## Provided text
————————
Count me mildly amused.
Mitch Harris
>>> It is just another argument for quasi-empirical mathematics.
>>
>>For reference, see:
>>
>> http://www.math.gatech.edu/~thomas/FC/fourcolor.html
>>
>>The proof of 4CT is not quasi-empirical. No random sampling was made.
>>The cases are exhaustive. Yes, you need to prove that the algorithm
>>checking the cases is correct, and that the set of cases is
>>exhaustive. But that's not more empirical than any noncomputer proof.
>
> The sampling was in the algorithms, their implementations and the instances they
> were run.
But that is not "empirical" sampling.
The sampling made for Pons Asinorum (Euclid I.5) is every school child
ever required to read it. (which I suppose means that it hasn't been
proved very well :) )
All I'm saying is that your use of "sampling" makes computer proofs
just as empirical as human ones.
robert j. kolker
mme...@cars3.uchicago.edu wrote:
>
> :-))) The purist's battle cry, "if it ain't perfect, it is bogus."
> Count me mildly amused.
Once again proving that the Best is the Enemy of the Good.
————————
## Dataset excerpt
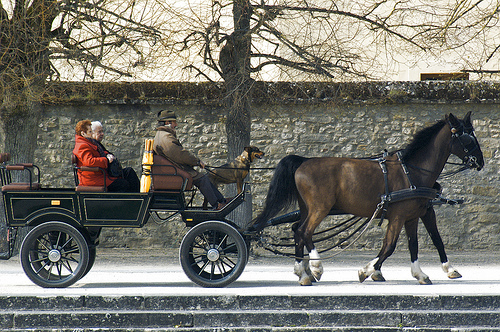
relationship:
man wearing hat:
[90, 109, 129, 164] [156, 105, 187, 123]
————————
## Task requirements
A: In the forum thread, what is named as the sampling made for Pons Asinorum?
B: Reproduce word for word the part of the forum thread that begins at the words "But that is" and stops after "of the Good.".

## The solutions
A: Every school child ever required to read it.

B:
But that is not "empirical" sampling.
The sampling made for Pons Asinorum (Euclid I.5) is every school child
ever required to read it. (which I suppose means that it hasn't been
proved very well :) )
All I'm saying is that your use of "sampling" makes computer proofs
just as empirical as human ones.
robert j. kolker
mme...@cars3.uchicago.edu wrote:
>
> :-))) The purist's battle cry, "if it ain't perfect, it is bogus."
> Count me mildly amused.
Once again proving that the Best is the Enemy of the Good.